The art of listening has never been more essential than in Louis Malle, Wallace Shawn, and Andre Gregory’s masterpiece My Dinner With Andre. The structure – two old friends catching up over dinner – is deceptively simple in nature, but the subtext of their words and responses resonates a great deal of complex emotions and nuances. Shawn’s prologue through the grimy streets of NYC gives just enough information to lay the current physical and mental landscape of his life, tapping into the collective angst of a man just trying to survive from day to day.
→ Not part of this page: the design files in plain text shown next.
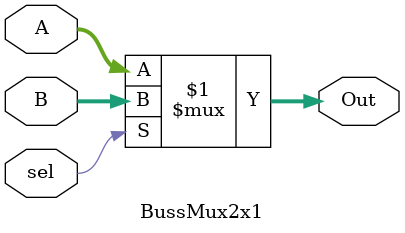
<source format=v>
module BussMux2x1 (
	A, 
	B,
	sel,
	Out
	);

input [31:0] A;
input [31:0] B;
input sel;
output [31:0] Out ;
assign Out = sel?(B):(A);
endmodule
</source>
But when Andre shows up, all pre-conceived notions seem to melt away, disappearing into the textured walls and shadows of the restaurant, and the film opens up for the possibility of discourse to emerge. The two men cover a range of philosophical highs and lows, revealing a shared sense of identity as fractured artists even when their ideas are as different as night and day. My Dinner With Andre creates a dichotomy between the rush of everyday life and the calm, slow ballet of concise communication in a specific temporal space, as if it’s necessary to section off time for human interaction in order to respect your own existence. No matter what you believe, going it alone, keeping your voice hidden from the world defeats the purpose of being human, and the surprising clarity of honestly sharing something special with a friend or a loved one becomes universal, even essential to our own survival. Life resides in the pauses.
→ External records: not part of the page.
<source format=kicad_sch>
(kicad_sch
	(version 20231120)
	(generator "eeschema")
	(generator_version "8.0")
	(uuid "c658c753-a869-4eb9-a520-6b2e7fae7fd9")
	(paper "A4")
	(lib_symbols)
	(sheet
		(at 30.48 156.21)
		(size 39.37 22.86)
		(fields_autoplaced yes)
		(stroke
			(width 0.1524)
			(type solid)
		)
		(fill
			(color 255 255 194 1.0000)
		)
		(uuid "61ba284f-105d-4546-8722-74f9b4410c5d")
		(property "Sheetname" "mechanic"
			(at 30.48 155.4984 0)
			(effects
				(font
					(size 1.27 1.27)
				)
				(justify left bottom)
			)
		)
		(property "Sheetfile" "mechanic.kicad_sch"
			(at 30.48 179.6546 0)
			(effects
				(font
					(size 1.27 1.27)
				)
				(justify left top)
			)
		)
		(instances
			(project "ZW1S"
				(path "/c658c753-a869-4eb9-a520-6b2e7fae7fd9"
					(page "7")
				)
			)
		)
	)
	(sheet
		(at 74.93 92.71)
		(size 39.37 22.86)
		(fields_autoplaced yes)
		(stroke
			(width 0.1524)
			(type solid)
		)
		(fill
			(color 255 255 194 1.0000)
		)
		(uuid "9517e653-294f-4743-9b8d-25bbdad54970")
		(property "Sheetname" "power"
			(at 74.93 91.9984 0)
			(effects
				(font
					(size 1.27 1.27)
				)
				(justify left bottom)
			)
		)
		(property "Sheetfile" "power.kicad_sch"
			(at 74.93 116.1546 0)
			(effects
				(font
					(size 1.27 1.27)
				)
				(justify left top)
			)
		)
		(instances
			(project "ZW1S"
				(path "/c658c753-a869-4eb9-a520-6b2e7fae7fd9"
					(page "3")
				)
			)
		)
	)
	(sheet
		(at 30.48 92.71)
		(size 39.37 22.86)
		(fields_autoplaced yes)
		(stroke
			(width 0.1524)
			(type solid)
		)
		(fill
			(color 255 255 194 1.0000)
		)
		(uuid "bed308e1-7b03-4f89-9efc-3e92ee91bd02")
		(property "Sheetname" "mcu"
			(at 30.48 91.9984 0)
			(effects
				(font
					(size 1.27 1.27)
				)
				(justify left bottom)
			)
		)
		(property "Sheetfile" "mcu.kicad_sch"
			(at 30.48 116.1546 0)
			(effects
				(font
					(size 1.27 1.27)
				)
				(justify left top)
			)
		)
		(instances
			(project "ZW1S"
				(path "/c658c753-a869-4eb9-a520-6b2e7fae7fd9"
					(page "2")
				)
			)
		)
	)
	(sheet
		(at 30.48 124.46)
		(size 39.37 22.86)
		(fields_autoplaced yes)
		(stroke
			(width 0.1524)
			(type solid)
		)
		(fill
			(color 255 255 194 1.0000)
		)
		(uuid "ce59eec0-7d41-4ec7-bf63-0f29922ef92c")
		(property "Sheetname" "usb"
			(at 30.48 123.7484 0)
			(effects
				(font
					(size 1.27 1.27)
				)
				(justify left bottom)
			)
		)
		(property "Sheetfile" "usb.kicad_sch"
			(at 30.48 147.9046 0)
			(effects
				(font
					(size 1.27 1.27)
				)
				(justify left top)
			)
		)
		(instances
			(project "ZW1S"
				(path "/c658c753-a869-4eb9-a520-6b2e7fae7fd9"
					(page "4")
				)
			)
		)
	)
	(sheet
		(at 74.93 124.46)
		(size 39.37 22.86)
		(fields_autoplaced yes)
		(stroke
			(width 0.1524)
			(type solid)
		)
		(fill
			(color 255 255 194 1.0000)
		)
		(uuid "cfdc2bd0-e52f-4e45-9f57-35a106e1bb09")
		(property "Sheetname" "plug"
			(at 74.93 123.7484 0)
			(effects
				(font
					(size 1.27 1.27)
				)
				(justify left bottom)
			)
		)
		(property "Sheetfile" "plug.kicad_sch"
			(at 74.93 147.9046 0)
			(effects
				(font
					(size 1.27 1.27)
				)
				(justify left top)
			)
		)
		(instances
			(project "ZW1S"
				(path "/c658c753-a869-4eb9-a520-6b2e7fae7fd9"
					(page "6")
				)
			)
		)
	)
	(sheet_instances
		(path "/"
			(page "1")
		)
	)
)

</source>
Before the comedic and weighty social commentaries My Beautiful Launderette and Sammy and Rosie Get Laid, Stephen Frears dealt with the hierarchical power struggles of fringe characters on an instinctual level in his sun-drenched Gangster film The Hit. Traditional genre archetypes – the hit man, the mole, the apprentice – are boiled down to the barest essentials, then thrown together to simmer under the harsh heat of the Spanish landscape. This scenario pits each character against the element of time, whether it’s John Hurt’s veteran assassin attempting to teach Tim Roth’s naive upstart or Terrence Stamp’s stool pigeon facing inevitable death, all vying for control of a botched kidnapping that ripples outward and seemingly touches all aspects of the locale. Frears also wonderfully juxtaposes the blinding light and endless openness of the desolate countryside with the dangerous and dark menace of Gangster film motifs, most importantly betrayal. The Hit takes on an ambiguous, almost metaphysical stance toward the weaknesses of its characters, men and women traversing a deadly path riddled with deception and sudden pin point violence. Fate catches up with you in the end, but you’ll see it coming a mile away.
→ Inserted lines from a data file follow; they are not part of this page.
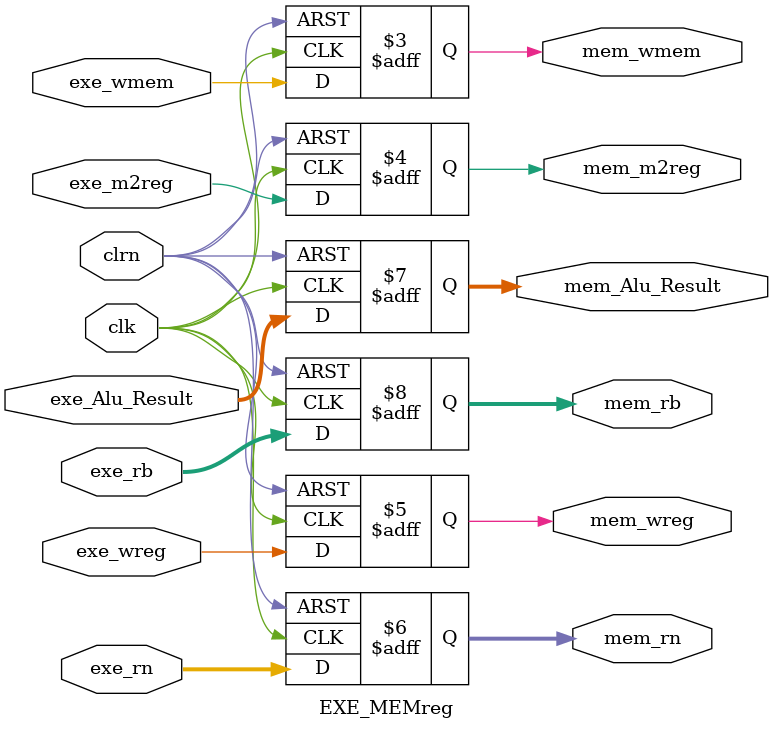
<source format=v>
`timescale 1ns / 1ps
module EXE_MEMreg(clk,clrn,
	exe_Alu_Result,exe_rb,exe_wmem,exe_m2reg,exe_wreg,exe_rn,
	mem_Alu_Result,mem_rb,mem_wmem,mem_m2reg,mem_wreg,mem_rn
    );
	input exe_wmem,exe_m2reg,exe_wreg;
	input clk, clrn;
	input [4:0] exe_rn;
	input [31:0] exe_Alu_Result,exe_rb;
	output mem_wmem,mem_m2reg,mem_wreg;
	output [4:0] mem_rn;
	output [31:0] mem_Alu_Result,mem_rb;
	
	reg mem_wmem,mem_m2reg,mem_wreg;
	reg [4:0] mem_rn;
	reg [31:0] mem_Alu_Result,mem_rb;
	
	always @ (posedge clk or negedge clrn)
		if(clrn ==0 )
			begin 
				mem_wmem<=0;
				mem_m2reg<=0;
				mem_wreg<=0;
				mem_rn<=0;
				mem_Alu_Result<=0;
				mem_rb<=0;
			end
		else
			begin
				mem_wmem<=exe_wmem;
				mem_m2reg<=exe_m2reg;
				mem_wreg<=exe_wreg;
				mem_rn<=exe_rn;
				mem_Alu_Result<=exe_Alu_Result;
				mem_rb<=exe_rb;
			end

endmodule

</source>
If anything, Peter Weir’s uneven but ambitious film The Mosquito Coast offers a glaring reminder of how good an actor Harrison Ford can be. No doubt that in the past decade Ford’s star has fallen to almost inconsequential status, a shame considering he was once a rare movie star who could lose himself in great character roles. As Allie Fox, a brilliant but misguided inventor who shuns mainstream American life and takes his family to live in the jungle, Ford brings a combination of manic charm and subtle unease to a character on the brink of self-destruction. Allie relishes in his own genius and can’t imagine why anyone else would listen to dissenting opinions, a tragic flaw that reveals the insecurities and manias brimming beneath his dashing good looks and eccentric charisma. It’s a complete performance ranging from distilled moments of reflection to brutal outburst aimed at those who love Allie the most; his dedicated family. The final scene resonates with a calm sense of dread and regret for both Allie and his oldest son played to perfection by a young River Phoenix, a moment drenched in sadness toward what could have been. The film itself becomes consumed by Ford’s performance and offers little else in terms of dynamic narrative threads, however this one man show contains enough scene chewing for multiple films and offers a surprising counterbalance to Ford’s other great performance of the 1980’s in Witness, not surprisingly another Peter Weir film.